The former first lady died at her Austin, Texas, home with friends and family around her, Christian said.
During their White House years Lady Bird campaigned for her Democratic husband's civil rights, environmental and war-on-poverty policies and also zealously pushed her own pet cause -- beautifying America.
She was at Johnson's side as he came under fire for escalating the Vietnam War and wholeheartedly supported his surprising decision not to seek re-election as president in 1968.
A PBS documentary said she had long feared the stress of the presidency would kill her husband and that she insisted his speech announcing his plans include the definitive phrase "I shall not seek and I will not accept" his party's nomination.
She was often the target of anti-war hecklers herself but of her years in the White House, Lady Bird recalled: "A lot of it was desperately painful but on balance, I loved it."
Claudia Alta Taylor was born in Karnack, Texas, near the Louisiana border, on December 22, 1912. She was two years old when she was given her nickname by a maid who described her as "purty as a lady bird."
She was the third child and only daughter of Thomas Jefferson Taylor, a storeowner from Alabama, and Minnie Lee Pattillo, a cultured woman from a family of Southern planters, who died when Lady Bird was only five.
She graduated from the University of Texas at Austin in 1934 with bachelor of arts and bachelor of journalism degrees, and met Johnson, then a congressional aide, the same year.
On their first date he asked her to marry him, and although she thought at first his proposal was a joke, they were married two months later in November 1934.
Johnson was elected to the House of Representatives in 1937, and 11 years later won a Senate seat by a mere 87 votes.
In 1960, he was elected vice president on the ticket with John Kennedy and succeeded to the presidency three years later when Kennedy was killed by a sniper in Dallas.

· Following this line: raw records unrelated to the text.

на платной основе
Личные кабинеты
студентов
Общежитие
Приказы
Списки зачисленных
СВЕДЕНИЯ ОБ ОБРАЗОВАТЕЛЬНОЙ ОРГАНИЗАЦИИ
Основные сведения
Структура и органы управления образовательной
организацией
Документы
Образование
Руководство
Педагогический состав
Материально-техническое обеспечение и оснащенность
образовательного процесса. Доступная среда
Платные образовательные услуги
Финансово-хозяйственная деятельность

The Johnsons were two cars behind Kennedy in a motorcade when he was shot.
Johnson was elected to a full term in his own right in 1964.

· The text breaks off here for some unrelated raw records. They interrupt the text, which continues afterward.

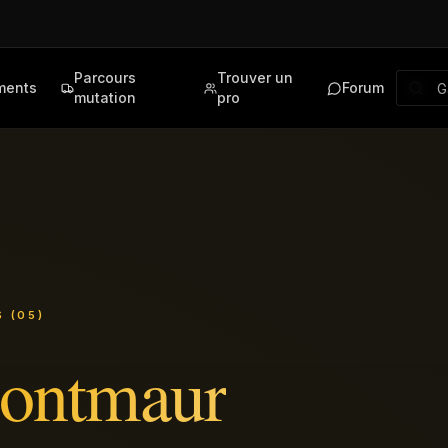
Parcours
Trouver un
ments
Forum
mutation
pro
 (05)
ontmaur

During his time in office it was often Lady Bird whom he privately turned to for advice and consolation in dark political days.
Lady Bird, a nature lover, successfully lobbied for the Highway Beautification Act which encouraged wildflower planting on public land and regulation of highway billboards.
Its passage, she later said, "gave me more pleasure than anything I did in the White House years, except perhaps seeing America."
After Johnson died of a heart attack in 1973, Lady Bird shunned active party politics, saying she preferred to do "those things that I had to leave on the shelf for so long."
She lived at the ranch in Stonewall, Texas, that was the Johnsons' refuge during the White House years and devoted herself to her family, beautification projects and Johnson's presidential library.
In 1988 she was honoured for her environmental and humanitarian work, becoming the first wife of a president to receive the Congressional Gold Medal.
She also was active in running the family business, which operated radio and television stations in Austin for 60 years until 2003.
Even after a 2002 stroke that affected her mobility and speech, she attended board meetings for the company, which she founded in 1942 by buying a radio station with US$17,500 ($22,680) in inheritance money.
The Johnsons had two daughters, Lynda Bird, who is married to Charles Robb, the former Virginia senator and governor, and Lucy Baines, who is married to Ian Turpin. She had seven grandchildren -- six girls and one boy.